In Hardcore Challenge, you battle for three WCW championships: U.S., World or Hardcore. As you scrap your way up the ladder, you can unlock new venues and weapons. Superior performances are recorded in the Hall of Champions, which ranks you by title earned, number of matches won, number of replays used (the less, the better) and style points.

Hardcore Gauntlet challenges you to fight seven of the WCW's most daunting wrestlers without taking a single breather. Run the gauntlet successfully and you'll get your mitts on even more hidden WCW stars. Less grueling but more spectacular modes include First Blood (you bleed, you lose) and Human Torch Match (you catch fire, you lose).

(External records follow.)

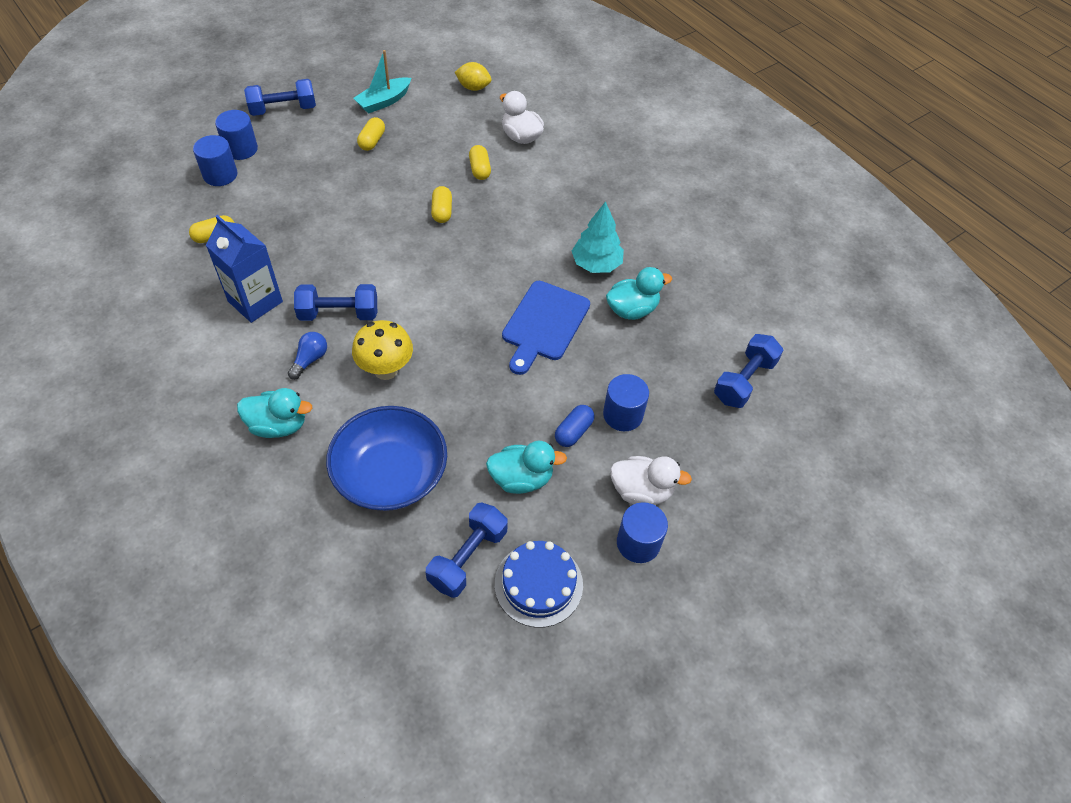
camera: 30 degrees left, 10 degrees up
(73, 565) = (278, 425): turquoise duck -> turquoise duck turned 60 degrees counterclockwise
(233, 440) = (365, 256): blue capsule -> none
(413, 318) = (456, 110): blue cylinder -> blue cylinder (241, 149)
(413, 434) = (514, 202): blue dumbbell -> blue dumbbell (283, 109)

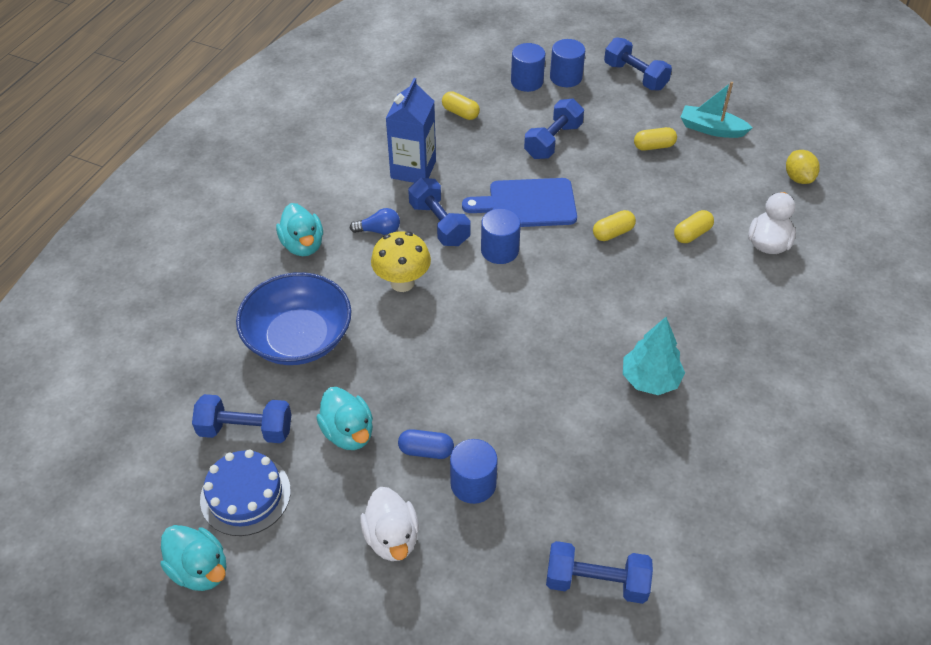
camera: 65 degrees right, 5 degrees down
(309, 195) = (553, 141): none -> blue dumbbell
(544, 324) = (538, 371): blue cutting board -> blue cutting board (527, 204)
(632, 309) = (614, 436): turquoise duck -> turquoise duck (200, 569)
(638, 543) = (330, 559): blue cylinder -> blue cylinder (499, 250)

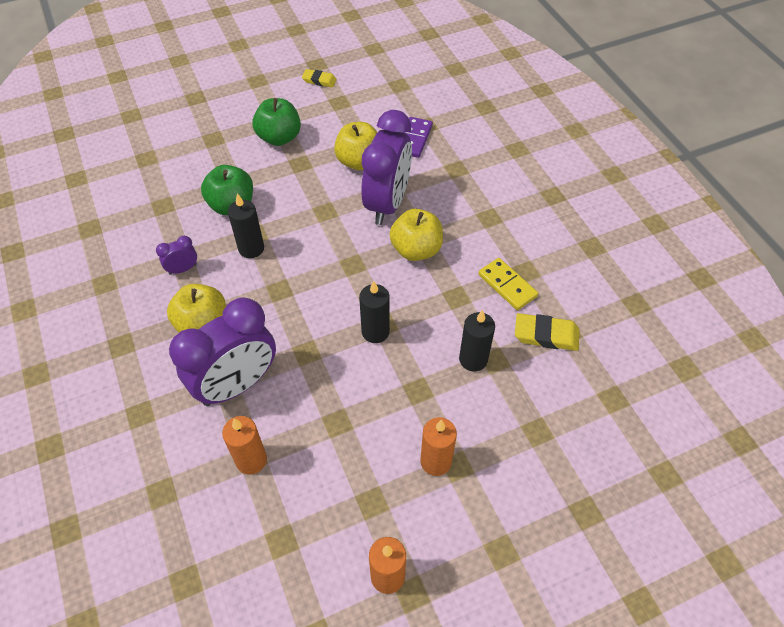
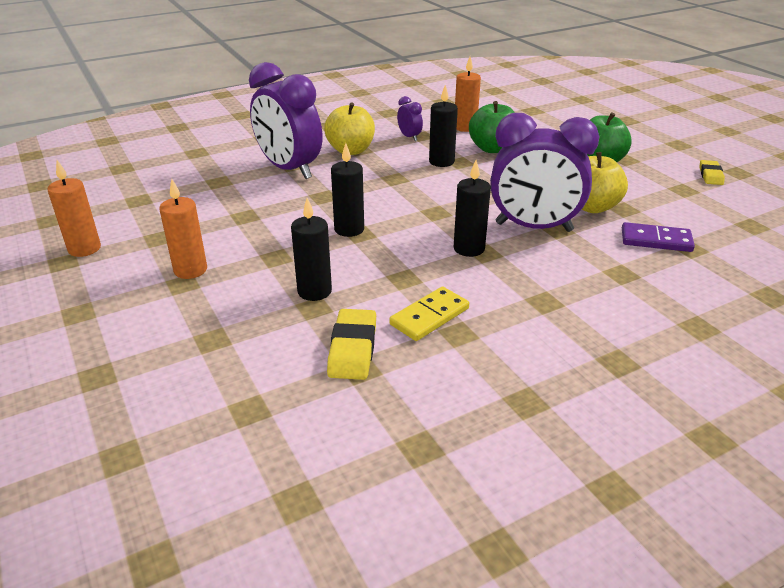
camera: 85 degrees right, 20 degrees down
(251, 460) = (215, 181): orange candle -> orange candle (465, 127)
(416, 250) = (469, 248): yellow apple -> black candle

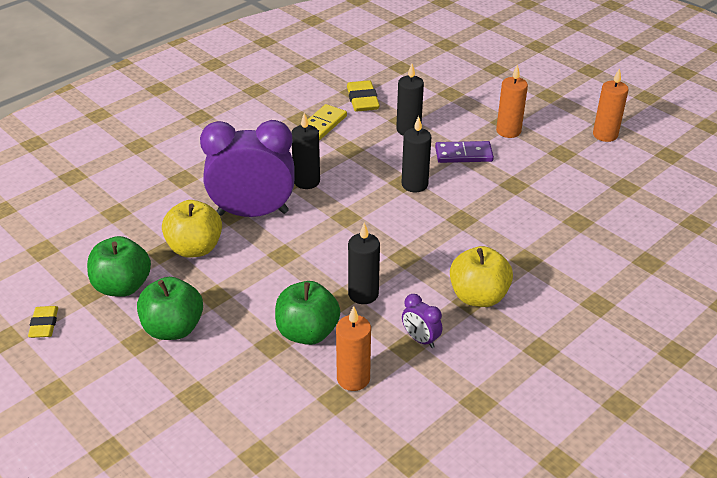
camera: 165 degrees right, 5 degrees up
(289, 169) = (523, 251): purple clock -> none
(653, 189) = (122, 286): none -> green apple
(656, 240) = (143, 216): purple domino -> purple domino (463, 154)

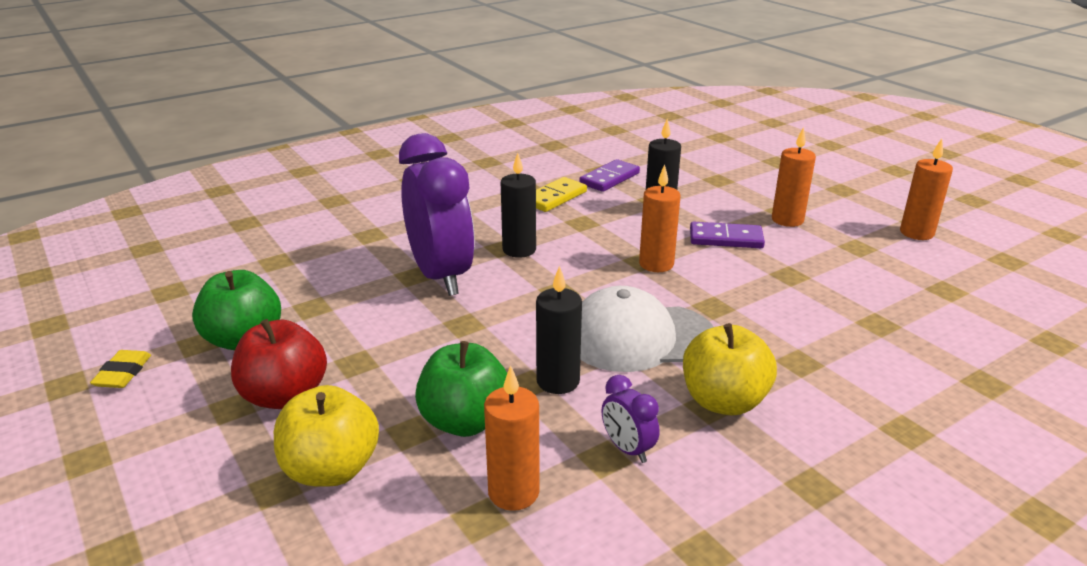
camera: 10 degrees right, 10 degrees down
(173, 328) = (285, 396): green apple -> red apple
(195, 248) = (353, 307): yellow apple -> yellow apple (331, 469)
(252, 213) = (441, 276): purple clock -> purple clock turned 60 degrees clockwise
(362, 100) = (609, 178): yellow eraser -> purple domino
(413, 252) = (639, 337): none -> white cap
(414, 184) = (656, 264): black candle -> orange candle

We have to give EA credit for their willingness to go just as far overboard as the WCW script writers themselves. This game definitely has some serious shock value, and smacking Jimmy Hart over the head with a flaming 2x4 is undeniably entertaining. When the novelty eventually wears off (and for some players it may never completely fade away), Backstage Assault's unpolished graphics and surprising lack of a four-player mode are almost as damaging as a urinal to the back of the head.

Nevertheless, Wrestling fans should definitely give this Pak a test-smack. It may not hold your attention for long, but while it does it hangs on with an iron grip.